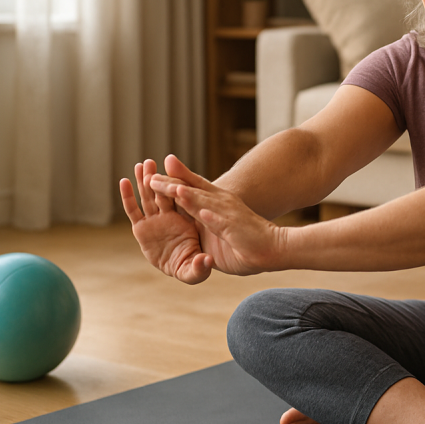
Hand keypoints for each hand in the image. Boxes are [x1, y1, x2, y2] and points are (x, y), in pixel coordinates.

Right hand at [119, 159, 212, 283]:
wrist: (184, 269)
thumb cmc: (195, 265)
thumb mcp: (198, 268)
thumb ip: (200, 266)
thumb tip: (206, 263)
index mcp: (188, 220)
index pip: (183, 202)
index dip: (179, 189)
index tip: (175, 177)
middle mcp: (171, 217)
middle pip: (164, 194)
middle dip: (158, 179)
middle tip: (152, 162)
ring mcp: (156, 222)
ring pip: (149, 197)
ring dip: (145, 181)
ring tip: (141, 165)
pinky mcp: (141, 230)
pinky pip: (133, 211)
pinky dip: (128, 197)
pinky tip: (124, 182)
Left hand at [150, 164, 283, 276]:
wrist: (275, 249)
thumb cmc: (249, 242)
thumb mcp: (221, 228)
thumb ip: (206, 223)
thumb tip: (193, 220)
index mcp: (217, 204)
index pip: (193, 188)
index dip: (175, 180)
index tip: (155, 174)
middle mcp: (221, 203)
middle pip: (191, 189)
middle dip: (170, 182)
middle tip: (149, 175)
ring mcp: (227, 213)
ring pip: (200, 199)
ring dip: (181, 192)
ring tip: (162, 184)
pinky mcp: (233, 226)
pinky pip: (215, 218)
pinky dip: (203, 212)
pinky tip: (190, 205)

# # # #

Output the lines from the one holding "index tip: (155, 174)" to the last line of the material, inclusive, exactly as they appear. Add no others.

index tip: (155, 174)
middle mcp: (221, 203)
middle pip: (191, 189)
middle dip: (170, 182)
middle tip: (149, 175)
ring mcp: (227, 213)
ring pip: (200, 199)
ring dip: (181, 192)
ring tip: (162, 184)
pinky mcp: (233, 226)
pinky pip: (215, 218)
pinky dip: (203, 212)
pinky tip: (190, 205)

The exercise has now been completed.